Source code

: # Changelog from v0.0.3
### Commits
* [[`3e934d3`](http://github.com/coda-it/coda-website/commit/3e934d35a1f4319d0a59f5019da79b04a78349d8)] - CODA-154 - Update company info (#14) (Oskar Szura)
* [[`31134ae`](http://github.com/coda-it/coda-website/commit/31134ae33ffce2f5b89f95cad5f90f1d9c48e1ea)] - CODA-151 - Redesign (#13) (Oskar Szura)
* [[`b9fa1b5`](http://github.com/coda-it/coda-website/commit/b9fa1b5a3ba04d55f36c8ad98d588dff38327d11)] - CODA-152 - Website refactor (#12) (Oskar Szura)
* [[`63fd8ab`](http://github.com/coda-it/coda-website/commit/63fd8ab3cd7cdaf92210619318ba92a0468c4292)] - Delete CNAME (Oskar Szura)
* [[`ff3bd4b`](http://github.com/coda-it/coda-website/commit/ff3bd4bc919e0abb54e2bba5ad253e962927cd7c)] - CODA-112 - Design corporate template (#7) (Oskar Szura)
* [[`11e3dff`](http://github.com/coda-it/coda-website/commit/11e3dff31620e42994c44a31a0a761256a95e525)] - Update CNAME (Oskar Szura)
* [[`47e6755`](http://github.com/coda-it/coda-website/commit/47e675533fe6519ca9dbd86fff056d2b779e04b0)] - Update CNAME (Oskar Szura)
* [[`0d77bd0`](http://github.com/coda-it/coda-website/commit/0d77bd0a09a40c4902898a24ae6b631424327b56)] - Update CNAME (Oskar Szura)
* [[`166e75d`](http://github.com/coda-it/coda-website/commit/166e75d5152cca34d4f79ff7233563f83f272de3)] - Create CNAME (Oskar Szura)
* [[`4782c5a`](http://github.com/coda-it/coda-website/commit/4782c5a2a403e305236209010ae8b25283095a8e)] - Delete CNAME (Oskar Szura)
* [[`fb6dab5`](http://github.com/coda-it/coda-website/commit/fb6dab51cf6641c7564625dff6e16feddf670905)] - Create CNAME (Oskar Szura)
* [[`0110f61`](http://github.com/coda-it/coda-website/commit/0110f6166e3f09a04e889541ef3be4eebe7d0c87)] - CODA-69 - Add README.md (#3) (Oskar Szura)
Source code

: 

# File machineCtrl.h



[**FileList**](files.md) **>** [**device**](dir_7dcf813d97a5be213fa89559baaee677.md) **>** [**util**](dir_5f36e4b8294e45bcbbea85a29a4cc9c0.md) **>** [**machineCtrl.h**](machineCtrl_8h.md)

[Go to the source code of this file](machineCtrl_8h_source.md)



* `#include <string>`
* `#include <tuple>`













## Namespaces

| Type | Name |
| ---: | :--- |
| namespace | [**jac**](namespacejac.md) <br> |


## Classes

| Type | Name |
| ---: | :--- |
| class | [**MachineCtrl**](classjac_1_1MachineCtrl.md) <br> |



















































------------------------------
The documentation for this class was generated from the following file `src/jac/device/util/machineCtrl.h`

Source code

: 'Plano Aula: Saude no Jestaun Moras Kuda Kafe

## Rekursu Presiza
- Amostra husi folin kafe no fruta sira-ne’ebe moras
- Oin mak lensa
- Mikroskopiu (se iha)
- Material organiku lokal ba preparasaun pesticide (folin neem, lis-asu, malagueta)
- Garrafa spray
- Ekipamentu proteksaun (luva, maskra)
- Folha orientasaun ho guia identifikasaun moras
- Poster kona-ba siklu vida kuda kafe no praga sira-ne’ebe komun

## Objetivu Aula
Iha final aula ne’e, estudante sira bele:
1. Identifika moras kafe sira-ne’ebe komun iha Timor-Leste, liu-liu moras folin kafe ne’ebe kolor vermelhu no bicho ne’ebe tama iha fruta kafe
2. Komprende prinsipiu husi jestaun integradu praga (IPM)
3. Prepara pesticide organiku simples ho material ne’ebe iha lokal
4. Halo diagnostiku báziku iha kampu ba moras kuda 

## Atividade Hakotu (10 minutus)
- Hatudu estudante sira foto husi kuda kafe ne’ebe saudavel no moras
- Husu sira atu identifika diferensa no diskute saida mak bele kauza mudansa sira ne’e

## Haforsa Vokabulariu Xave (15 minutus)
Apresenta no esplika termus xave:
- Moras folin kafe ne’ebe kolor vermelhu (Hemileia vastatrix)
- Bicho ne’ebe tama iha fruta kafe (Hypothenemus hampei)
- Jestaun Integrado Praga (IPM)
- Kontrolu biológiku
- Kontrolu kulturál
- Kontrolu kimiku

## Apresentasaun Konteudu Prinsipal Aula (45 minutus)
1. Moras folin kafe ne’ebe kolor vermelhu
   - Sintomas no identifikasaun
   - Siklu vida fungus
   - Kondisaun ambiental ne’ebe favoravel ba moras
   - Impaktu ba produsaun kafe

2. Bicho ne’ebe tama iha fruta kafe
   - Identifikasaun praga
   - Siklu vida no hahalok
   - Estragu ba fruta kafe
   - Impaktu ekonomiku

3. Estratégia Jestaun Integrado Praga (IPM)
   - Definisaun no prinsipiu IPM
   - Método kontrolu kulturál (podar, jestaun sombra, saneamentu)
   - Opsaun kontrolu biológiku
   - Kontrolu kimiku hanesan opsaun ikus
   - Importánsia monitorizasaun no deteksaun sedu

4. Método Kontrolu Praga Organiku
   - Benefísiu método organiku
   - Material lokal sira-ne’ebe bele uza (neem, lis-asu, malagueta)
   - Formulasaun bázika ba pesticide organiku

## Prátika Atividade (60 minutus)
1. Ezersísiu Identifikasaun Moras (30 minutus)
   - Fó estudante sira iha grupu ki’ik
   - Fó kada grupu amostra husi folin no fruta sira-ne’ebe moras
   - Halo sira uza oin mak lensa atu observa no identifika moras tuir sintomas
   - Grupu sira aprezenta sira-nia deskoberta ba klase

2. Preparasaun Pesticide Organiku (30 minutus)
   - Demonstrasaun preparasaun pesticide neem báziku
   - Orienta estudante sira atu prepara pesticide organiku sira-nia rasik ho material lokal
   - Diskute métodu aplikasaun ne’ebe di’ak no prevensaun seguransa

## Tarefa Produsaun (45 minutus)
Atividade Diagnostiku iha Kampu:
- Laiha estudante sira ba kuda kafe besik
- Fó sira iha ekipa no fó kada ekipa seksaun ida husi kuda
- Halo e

══════════

- [EXERCISE BRIEF]: Convert the lines of the material above, from the line with "## Haforsa Vokabulariu Xave (15 minutus)" to the line with "- Impaktu ekonomiku", into a JSON list of strings with one string per line, omitting blank lines.

- [RESPONSE TO THE TASK]:
[
  "## Haforsa Vokabulariu Xave (15 minutus)",
  "Apresenta no esplika termus xave:",
  "- Moras folin kafe ne’ebe kolor vermelhu (Hemileia vastatrix)",
  "- Bicho ne’ebe tama iha fruta kafe (Hypothenemus hampei)",
  "- Jestaun Integrado Praga (IPM)",
  "- Kontrolu biológiku",
  "- Kontrolu kulturál",
  "- Kontrolu kimiku",
  "## Apresentasaun Konteudu Prinsipal Aula (45 minutus)",
  "1. Moras folin kafe ne’ebe kolor vermelhu",
  "   - Sintomas no identifikasaun",
  "   - Siklu vida fungus",
  "   - Kondisaun ambiental ne’ebe favoravel ba moras",
  "   - Impaktu ba produsaun kafe",
  "2. Bicho ne’ebe tama iha fruta kafe",
  "   - Identifikasaun praga",
  "   - Siklu vida no hahalok",
  "   - Estragu ba fruta kafe",
  "   - Impaktu ekonomiku"
]